Housing Theory and Public Policy: Understanding Urban Settlement and Occupation

Syllabus

Description

The housing struggle is a struggle over meaning. Housing means different things to different people. As a home, it is for many a site of social reproduction. For many others, as basic shelter, it is the first foothold in a city. It may be shaped by the expertise of professionals, but it may also be built by the hands of its inhabitants. For some, it is a source of status and wealth; for some others, it is an instrument of social control. It provides work to those who construct it, manage it and maintain it. It produces profit for those who invest in it, and income for those who let it. It is taxed by the state and often spent on. It is an extension of the body, offering privacy and security, but is often a site for oppression and exploitation. It is often organized to segregate and isolate, but sometimes it also serves to empower and resist. For dwellers, it unlocks a whole range of social, cultural and political worlds. But most of all, it offers the possibility of freedom, identity and individuality.

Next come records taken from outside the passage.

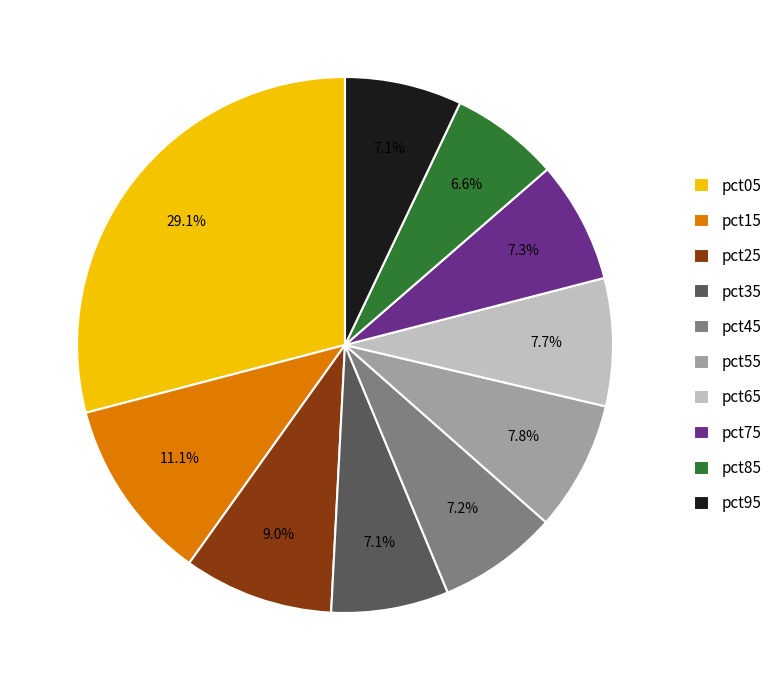

Combined, do pct45 and pct05 account for over 50%?

No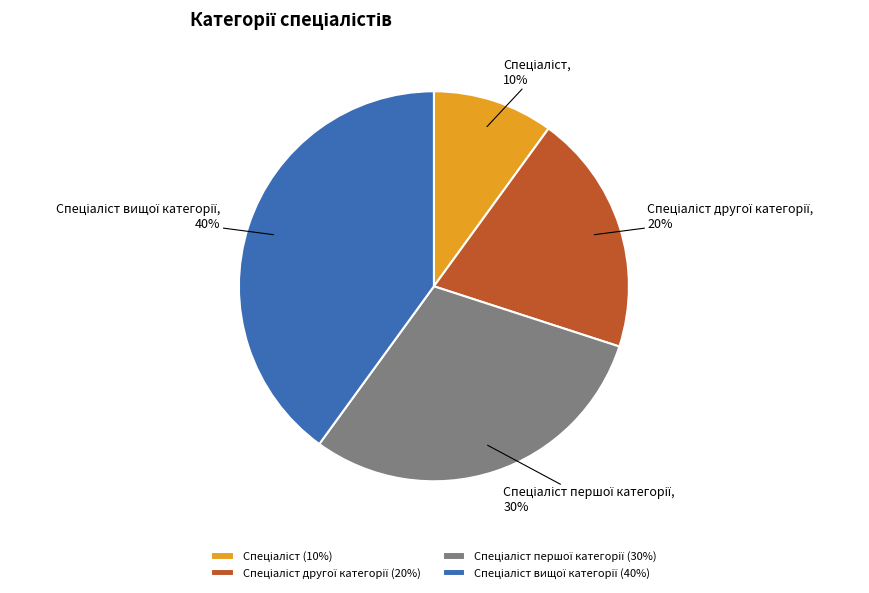

To the nearest percent, what is the average slice percentage?

25%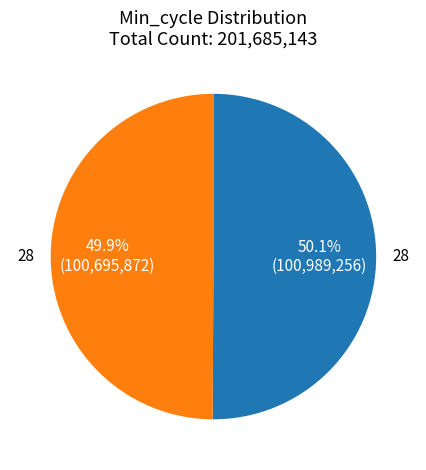

Is there a majority slice in this chart?

Yes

This course aims to equip students with the ability to frame and formulate the question of urban dwelling from the perspective of public policy, and develop the ability to analyze public policy through an understanding of the theory and practice of urban settlement and occupation. It will help students examine urban housing through various conceptual frameworks, and understand both historically and in the contemporary period, the various contestations over its meaning and value, its mode of production, its use and control, its form and shape, and access and inclusion. It will also touch upon the institutional sociology of urban policy making.

Learning Outcomes:

After completion of this course:

  • Students will be introduced to methods to be able to frame the housing question historically, discursively and comparatively, and place the contemporary and future challenges to expand access to housing in the light of past experiences and experiments.

  • Students will be able to critically analyze housing policies from theoretical and practical perspectives, in order to identify (potential) impacts on urban dwelling

  • Understand the role that various actors, movements and institutions play in shaping housing discourse and practice

  • Become acquainted with the concepts, categories and frameworks adopted in the debates on housing and urban settlement

  • Students will be able to understand the scope and limits of the various progressive arguments for housing such as: social justice, rights, self-help, occupancy, equity, inclusion, discrimination.

Student Workload (25 hours ~ 1 ECTS)

On average, a student is expected to spend a total of about 100 hours (~ 4 ECTS) for this course, summing up all class time, reading time and time for assignments.

Course Structure

The course will be a weekly lecture and discussion seminar, of 3 hours per session. Each session will be organized in the form of structured discussions on the session theme, based on the set of readings provided to students (as a course reader). Students will provided a list of compulsory and recommended readings, which they will be expected to read every week, and discuss in groups in class. Resource persons and guest lectures may be organized for some specific themes.

Prerequisites

This course requires a student to have successfully completed minimum 4 years of the undergraduate course in architecture, planning, urban studies or related fields.

Assignments

Apart from weekly reading and preparation for discussion, each student will be required to submit a position paper of about 3000 words at the end of the course, which they will build over the term, and submit as working drafts twice during the semester.

Grading

Attendance (20%); class participation, discussion and preparation (30%); position paper as 2 drafts during the semester: (30%); final submission and evaluation of position paper (20%).